■ EXCERPTED PASSAGE ■
--- Start ---

“There is superstition in avoiding superstitions.” – Francis Bacon, Sr.
January 1st officially became the first day of a new year in 46 B.C. when Julius Caesar established the Julian calendar. This has allowed ample time for celebration traditions to develop and perhaps explains why so many are based on superstitions.
A German New Year tradition is to attempt to tell the future by dropping molten lead into cold water. A heart or ring shape indicates a wedding; a ship means a journey; and a pig is a sign of plenty of food in the year ahead. Leaving a bit of every food eaten on New Year’s Eve on your plate until after midnight is another custom to ensure a well-stocked pantry.
In England, the practice of "first-footing" is important. To ensure good luck for the inhabitants of a house, the first person to enter on New Year's Day should be a young, healthy and good-looking male with dark-hair. He should carry a small piece of coal, money, bread and salt, symbolizing wealth. Women and people with blonde or red hair are considered unlucky "first-footers."

--- End ---

■ SOURCE MATERIAL ■
--- Start ---

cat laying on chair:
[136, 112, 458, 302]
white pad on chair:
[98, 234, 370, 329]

--- End ---

■ PROBLEMS TO WORK ON ■
**A)** Reproduce the portion of the passage on New Year superstitions starting at "January 1st officially" and ending at "a well-stocked pantry.".
**B)** Continue the passage on New Year superstitions, picking up after its final sentence.

■ ANSWERS FOR THE EXERCISE ■
**A)**
January 1st officially became the first day of a new year in 46 B.C. when Julius Caesar established the Julian calendar. This has allowed ample time for celebration traditions to develop and perhaps explains why so many are based on superstitions.
A German New Year tradition is to attempt to tell the future by dropping molten lead into cold water. A heart or ring shape indicates a wedding; a ship means a journey; and a pig is a sign of plenty of food in the year ahead. Leaving a bit of every food eaten on New Year’s Eve on your plate until after midnight is another custom to ensure a well-stocked pantry.

**B)**
In Spain people eat twelve grapes from a bunch just as the clock strikes twelve on New Year's Eve to ensure twelve happy months in the coming year.
In Scandinavian rice pudding is considered a lucky dish. It is usually prepared with a hidden almond placed in the serving bowl. Who ever ends up with the almond in his or her serving is believed to be doubly blessed with good fortune in the coming year.
Here in the U.S, we incorporate many of the traditions from around the world plus adding a few of our own in the observance of New Year. Kissing a loved one at midnight ensures another happy year with that person. Eating black eye peas on New Years brings luck. Horns and noise makers at midnight chase evil spirits away. Opening a door or window at midnight allows the old year to escape unimpeded.
Do you ring in the New Year by observing the standard customs, new family traditions, both, or neither?
By the way, I read that for authors to have a successful year they should write one chapter of a book on New Years Day. However, working or writing too much can be bad omen, so don’t over do it.
However you celebrate, I hope 2009 brings you good health, happiness and prosperity.
Thanks for stopping by.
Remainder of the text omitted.